At 04:23 PM 09/11/02 -0700, Paul Borghese wrote:
>Ok, I think I have archives for a mailing list I run working except for
>one problem. I have indexed two lists we will call list A and list B.
>List A is significantly bigger then list B. The indexes were created
>with almost identical configurations.
>
>When I search list A specifying a date of "Last Month" (or any of the
>options) it return the results relatively quick. Doing the same search
>on List B causes the CPU utilization to skyrocket and eventually the
>script will time-out.
Is it a problem with the script or with Swish-e? Can you test from the
command line?
>They are both mailing list archives running MHonArc and almost identical
>configurations when creating the archives.
It's that "almost identical" thing that always catches me.
Looking at it from the Swish-e side:
Is it possible that list B does not have a presorted index for the last
modified date? Are you using PreSortedIndex in B's config file?
For example here's a index with 24735 files.

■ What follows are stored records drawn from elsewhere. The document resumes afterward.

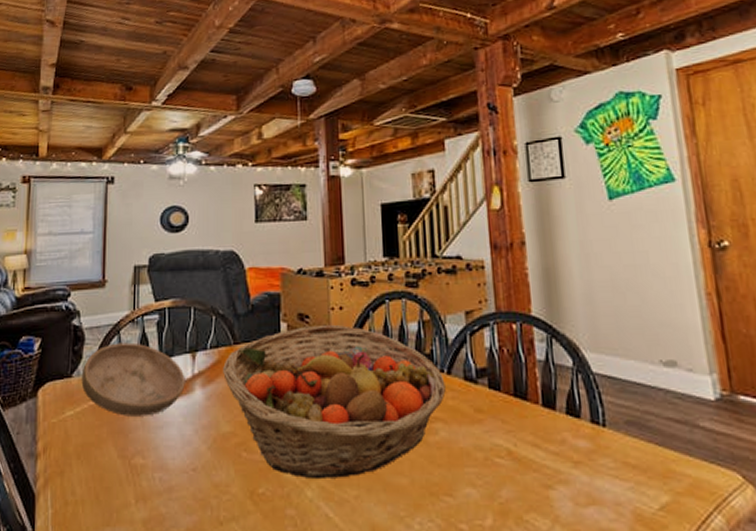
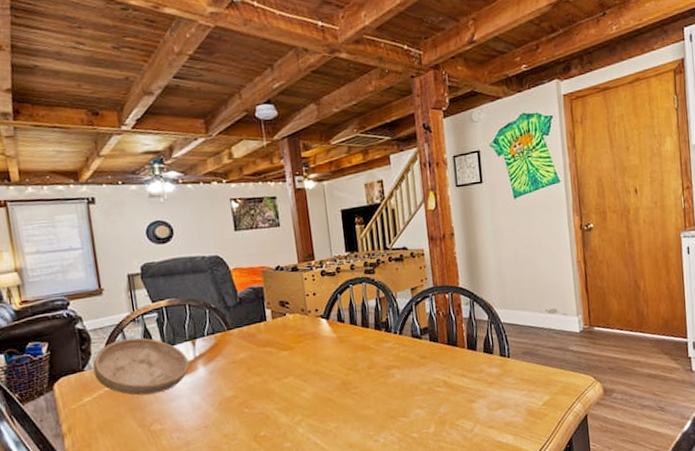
fruit basket: present [223,324,446,480] -> none [220,307,399,420]

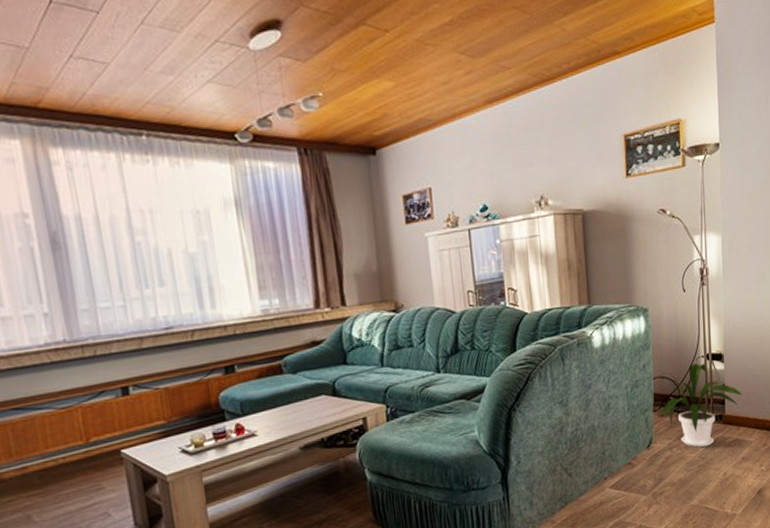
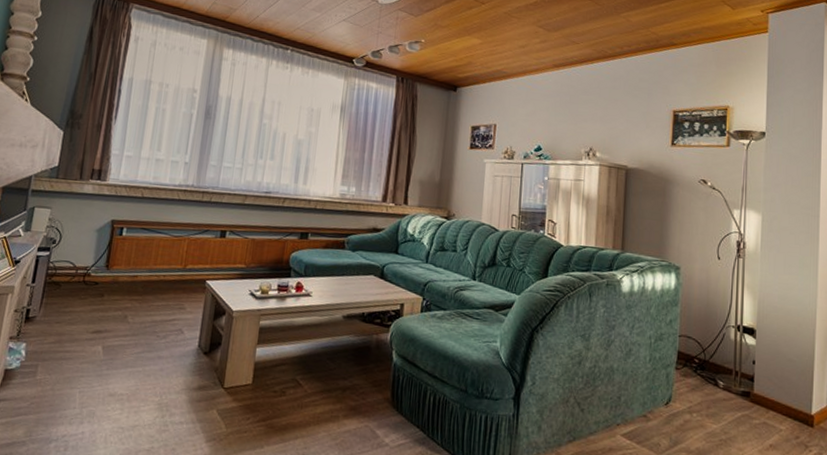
house plant: present [661,363,742,448] -> none [683,331,774,422]

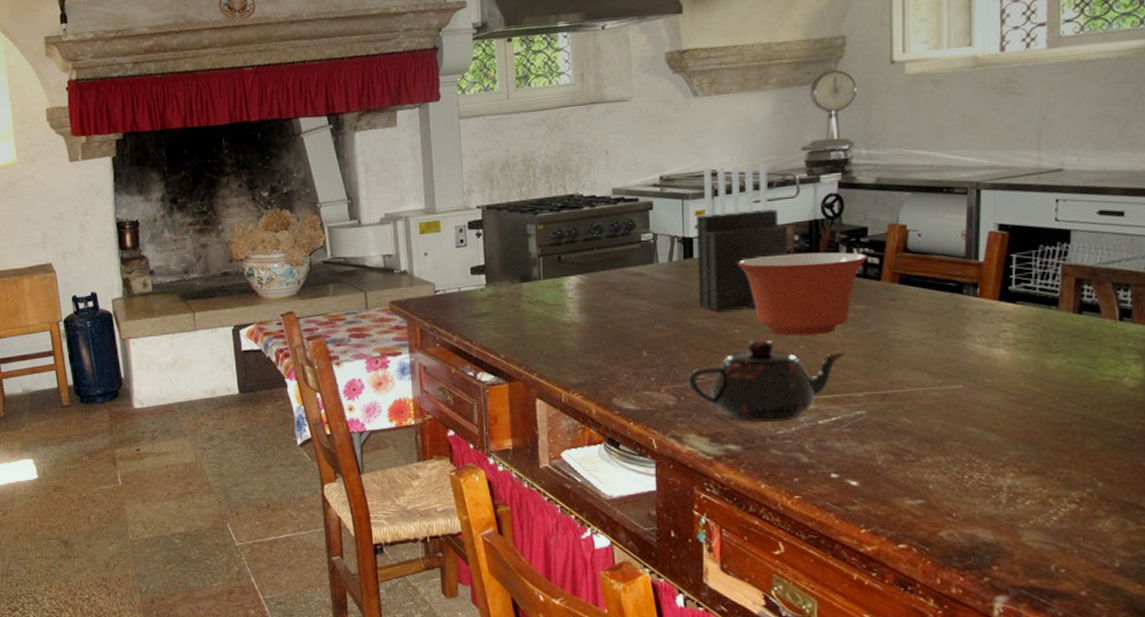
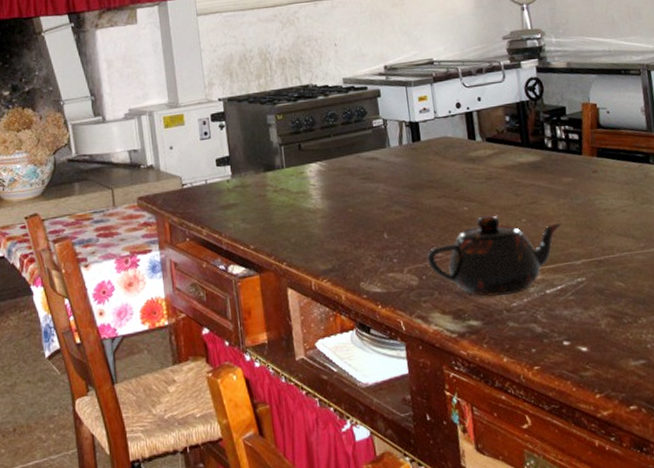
knife block: present [697,163,789,312] -> none [420,51,503,191]
mixing bowl: present [737,252,868,336] -> none [460,130,569,210]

$ ./swish-e -w not dkdkd -m 3 -L swishlastmodified '>=' 930000000 -f index1
# SWISH format: 2.2rc1-dev
# Search words: not dkdkd
# Number of hits: 16803
# Search time: 0.055 seconds
# Run time: 0.074 seconds
Reasonably fast for 16,000 results.
Now, if I index the same data but without the pre-sorted indexes:
$ ./swish-e -w not dkdkd -m 3 -L swishlastmodified '>=' 930000000 -f index2
# SWISH format: 2.2rc1-dev
# Search words: not dkdkd
# Number of hits: 16803
# Search time: 0.135 seconds
# Run time: 0.155 seconds
Longer (ok, but not by much).
>From the script side:
If it's a perl script you can install a $SIG{HUP} handler and when the
script goes crazy you can send it kill -HUP and have the script print a
back trace. That will show where it's hanging. The othe debugging tool is
strace and that will show you if the script is making system calls (such as
IO).
>Any ideas?
Not really. It's helpful to see your config files, of course. You might
have found a bug in swish that I can't reproduce. I may need your A and B
indexes to try on my machines. With CPU usage jumping I'd suspect an odd bug.
Is it possible you are running out of memory?
If you do not have a presorted index for the property your are limiting on
then for each result swish has to fetch the property from the .prop file
instead of using a fast lookup-table to see if the result is in the range
selected.
--
Bill Moseley
mailto:moseley@hank.org
Received on Thu Sep 12 03:32:51 2002